Des pièces lourdes désormais imprimées en 3D chez Deutsche Bahn

L’impression 3D n’est pas nouvelle pour la Deutsche Bahn. La compagnie publique ferroviaire allemande a en effet commencé à utiliser une imprimante 3D en 2015. Depuis, elle a imprimé près de 7.000 pièces détachées. La DB est le premier opérateur a avoir effectué une certification de l’impression 3D, octroyée par le TÜV SÜD, l’un des principaux organismes de certification dans ce domaine.

Avec l’impression 3D, la DB peut produire des pièces de rechange métalliques en peu de temps, réduisant ainsi considérablement les délais de livraison. « De cette façon, nous pouvons assurer un meilleur approvisionnement en pièces détachées et rendre les véhicules à la disposition de nos passagers plus rapidement », explique Stefanie Brickwede, chef de projet pour l’impression 3D à la Deutsche Bahn. « En particulier, il s’agit de pièces associées à de longs délais de livraison ou qui ne seraient plus disponibles. »

(photo Deutsche Bahn)

De grands développements
Jusqu’à récemment, l’impression 3D semblait ne concerner que des pièces légères en plastiques. L’évolution des technologies d’impression 3D a permit de développer toute une gamme de filaments plastiques hautes performances qui présentent des caractéristiques mécaniques similaires aux métaux. Il existe plusieurs types de matériaux hautes performances qu’on distingue par famille, comme celle des polyaryléthercétones (PAEK) ou encore des polyétherimides (PEI).

Mais les choses évoluent rapidement. L’impression 3D en métal est désormais disponible. Depuis plusieurs années, la technologie du Metal binder jetting, ou injection de liant sur lit de poudre, connaît un développement important. Le procédé est aujourd’hui utilisé par les plus gros acteurs de la fabrication additive métallique. Si l’impression 3D en métal utilise aujourd’hui principalement des technologies de fusion laser sur lit de poudre ou de fusion par faisceau d’électrons, de nombreuses autres technologies sont en train d’émerger, explique le webzine Technique de l’Ingénieur.

Il ne faut cependant pas confondre l’impression 3D avec l’usinage, aussi sophistiquée soit-elle. La principale différence est que l’impression 3D est une forme de fabrication additive, tandis que l’usinage est soustractive. L’usinage commence toujours par un bloc de matériau (appelé ébauche) qu’elle découpe pour créer une pièce finie. Cela produit fatalement de nombreux déchets. La réduction des déchets entre parfaitement dans une politique globale écologique et l’impression 3D peut répondre à ces défis. Mais bien entendu, derrière cela il y a surtout de nombreux avantages financiers.

Aujourd’hui, le marché de la fabrication additive métallique mondial dépasse toutes les prévisions de croissance.
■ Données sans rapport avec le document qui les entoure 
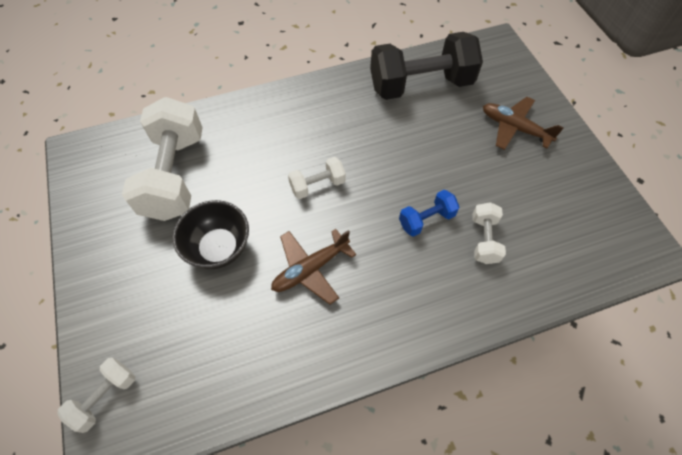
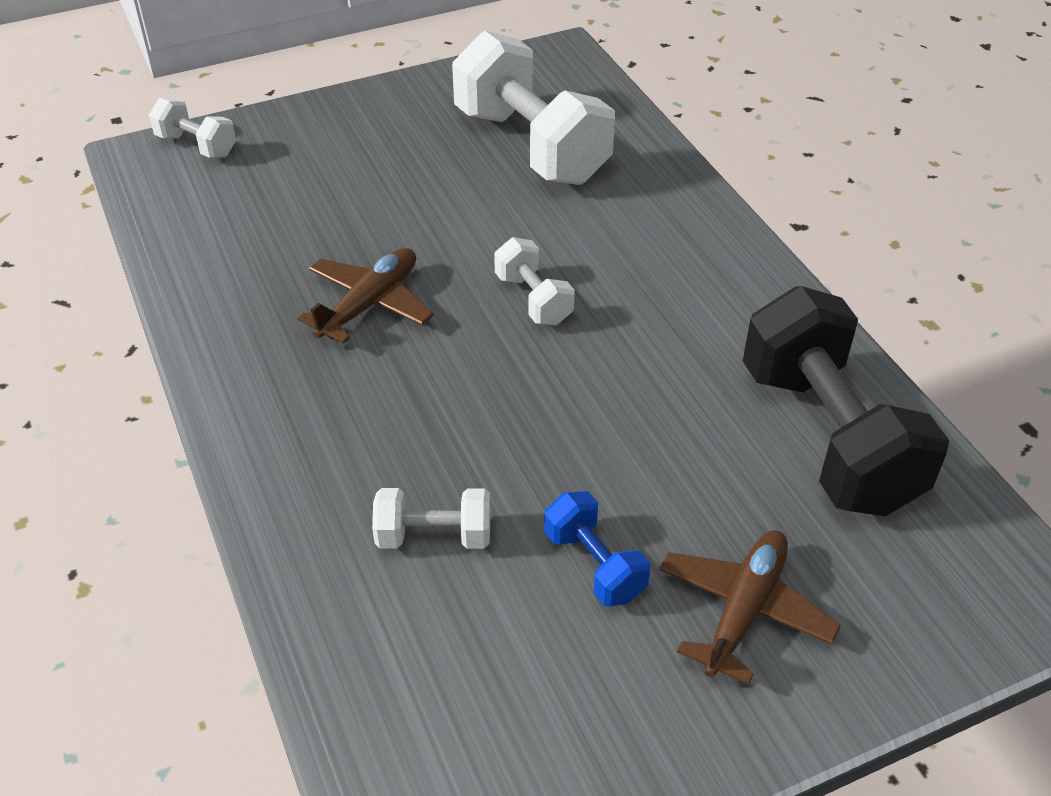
camera: 85 degrees right, 15 degrees down
(175, 175) = (531, 146): white dumbbell -> white dumbbell turned 60 degrees clockwise
(219, 248) = (405, 206): black bowl -> none
(310, 269) = (369, 304): brown plane -> brown plane turned 75 degrees clockwise
(426, 220) = (473, 448): blue dumbbell -> blue dumbbell (594, 565)

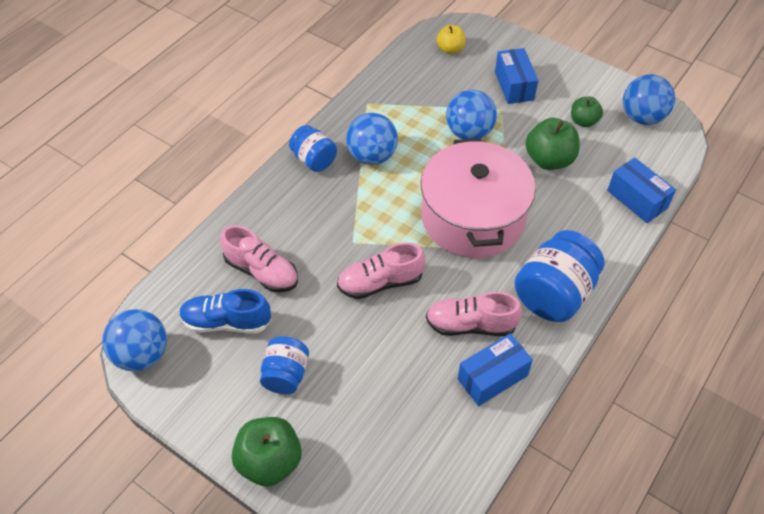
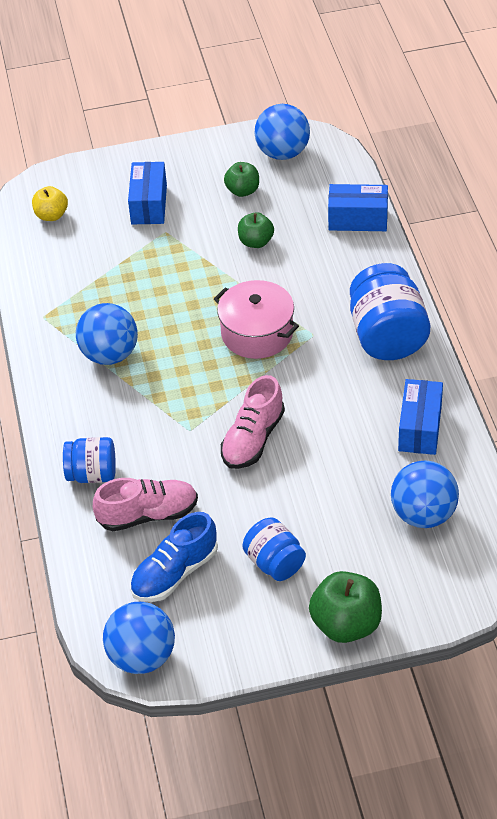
camera: 45 degrees left, 5 degrees down
(314, 160) = (64, 398): blue jar -> blue jar (92, 474)
(469, 133) = (164, 271): blue ball -> blue ball (423, 514)
(471, 325) = (359, 408): pink shoe -> none
(472, 218) = (257, 333): pink pot -> pink pot, size x0.62
(514, 86) = (149, 204): blue box -> blue box turned 60 degrees clockwise
(549, 160) = (256, 242): green apple -> green apple, size x0.62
Or ce marché intéresse fortement les chemins de fer, qui sont parmi les plus gros consommateurs de métal dans le monde industriel.
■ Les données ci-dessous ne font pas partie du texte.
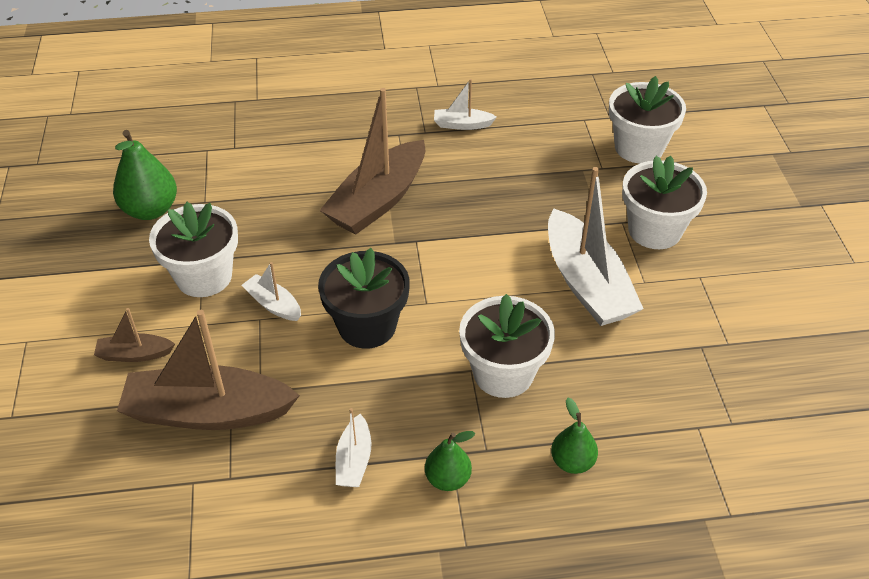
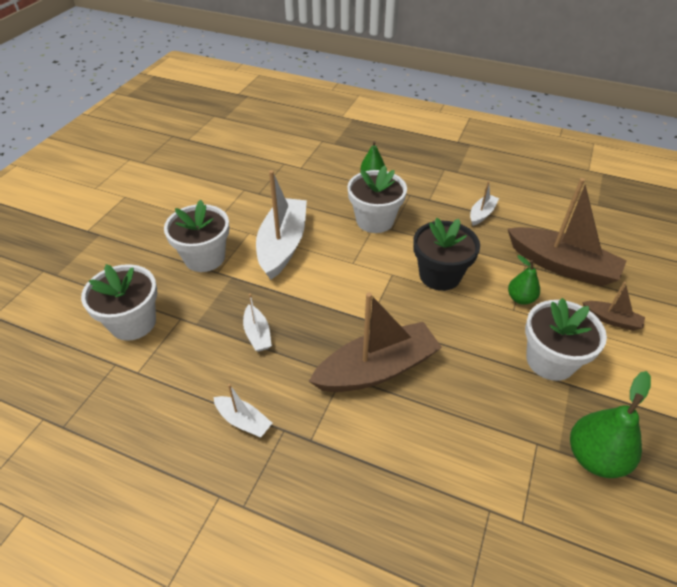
camera: 150 degrees left, 0 degrees up
(273, 304) = (500, 315): white boat -> white boat (257, 334)
(448, 479) = (437, 191): green pear -> green pear (520, 298)

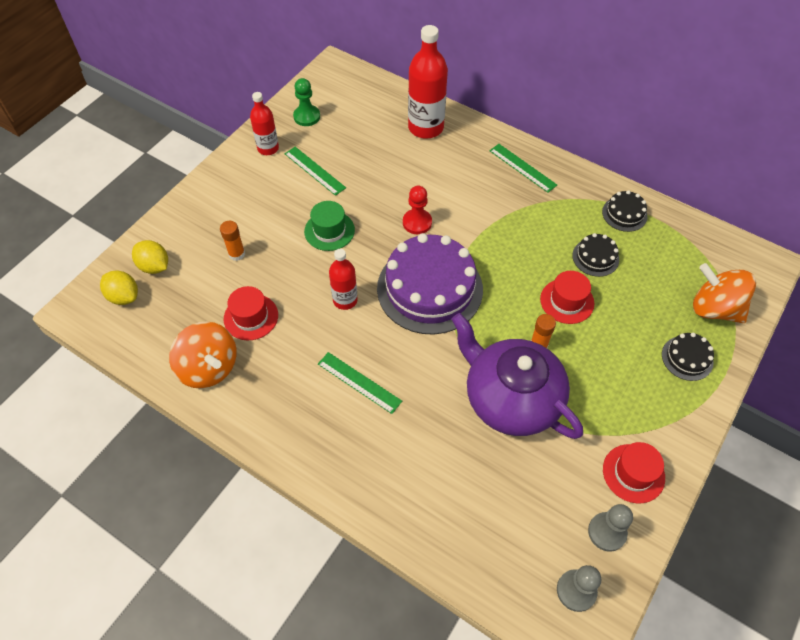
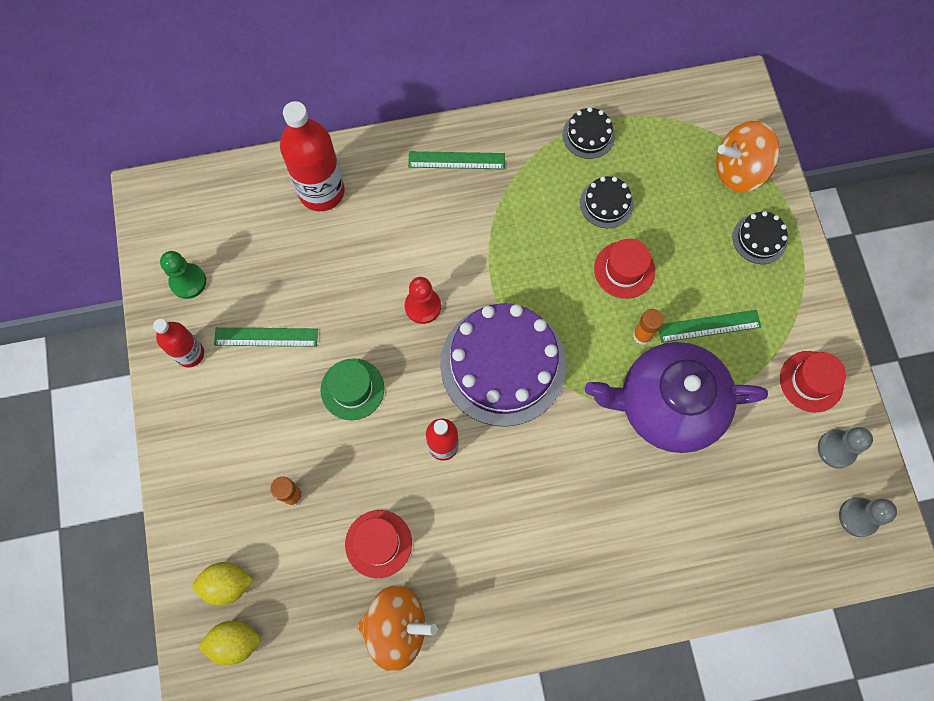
camera: 45 degrees left, 15 degrees up
(359, 382) = (537, 511): green ruler -> green ruler (709, 326)

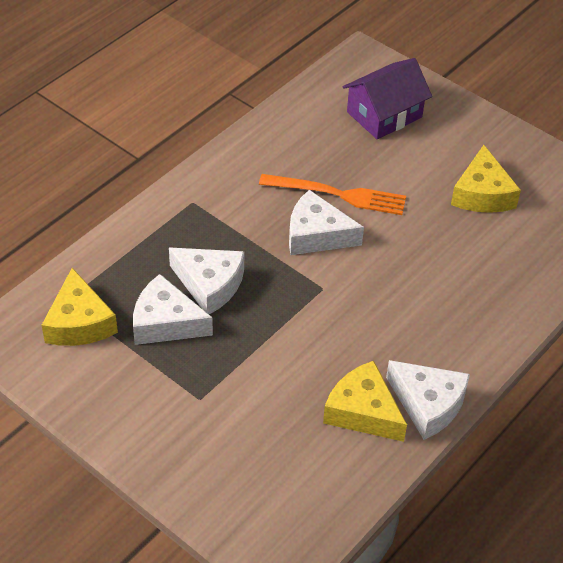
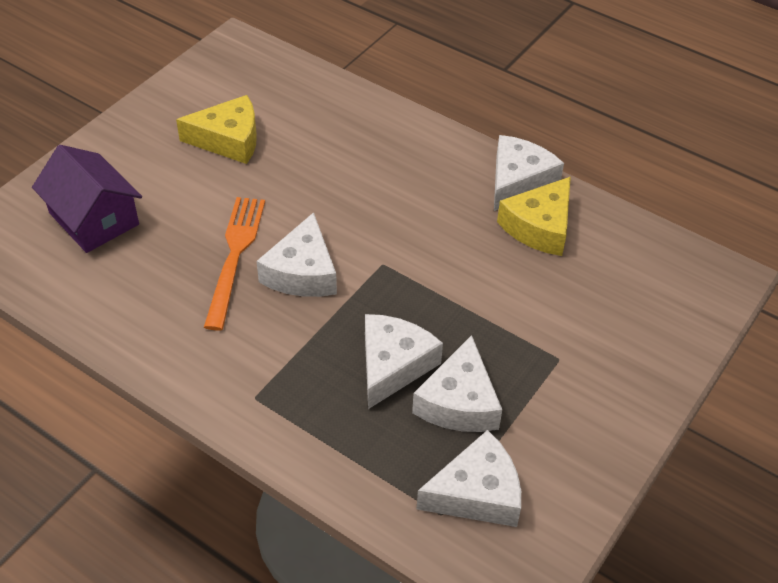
camera: 95 degrees left, 0 degrees up
(79, 322) = (477, 493): yellow cheese -> white cheese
Des délais de livraison plus courts, moins de déchets de production, les avantages sont nombreux. Le délai de livraison et d’attente des pièces spéciales lourdes pour l’entretien des véhicules pouvait prendre jusqu’à 24 mois auparavant. Les nouveaux processus d’impression ont considérablement réduit ce timing. « Grâce à la percée de l’impression en métal, nous pouvons désormais progressivement garantir un approvisionnement plus rapide en pièces détachées et nos trains reprennent rapidement la route » explique Sabina Jeschke, membre du conseil d’administration de la DB pour la numérisation et la technologie. « L’objectif est de disposer d’environ 10.000 pièces de rechange différentes disponibles en impression 3D d’ici 2021 ».

(photo Siemens)

Le processus permet non seulement d’économiser du temps, mais aussi des matières premières, car les pièces de rechange ne doivent plus être stockées en grande quantité, mais peuvent être fabriquées si nécessaire. La Deutsche Bahn déclare que cela minimise les déchets de production, réduit les stocks et élimine de nombreux transports. La fabrication additive contribue ainsi à la protection de l’environnement.
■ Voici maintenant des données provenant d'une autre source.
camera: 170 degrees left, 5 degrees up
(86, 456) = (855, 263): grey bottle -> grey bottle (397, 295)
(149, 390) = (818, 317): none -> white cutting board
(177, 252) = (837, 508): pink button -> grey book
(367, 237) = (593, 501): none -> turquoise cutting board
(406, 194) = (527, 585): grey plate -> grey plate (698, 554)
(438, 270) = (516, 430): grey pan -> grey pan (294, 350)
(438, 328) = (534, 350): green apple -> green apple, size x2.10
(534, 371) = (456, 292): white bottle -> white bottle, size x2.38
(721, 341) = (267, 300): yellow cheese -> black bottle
Une autre motivation est qu’après 20 ans, les pièces de rechange ne sont tout simplement plus fabriquées. Certains appareillages sont d’ailleurs obsolètes, comme tout ce qui concerne l’électricité. Au fil du temps, l’usure et la fragilité standard affaiblissent progressivement les pièces moulées par injection, ce qui signifie qu’elles doivent être remplacées tous les 10 à 15 ans. Les véhicules ferroviaires sont conçus pour avoir une durée de vie de plus de 25 ans, mais il n’est pas rare qu’un train reste en service pendant 40 à 50 ans, voire plus dans des cas exceptionnels. L’impression 3D permet de refaire des pièces qu’on ne trouve plus.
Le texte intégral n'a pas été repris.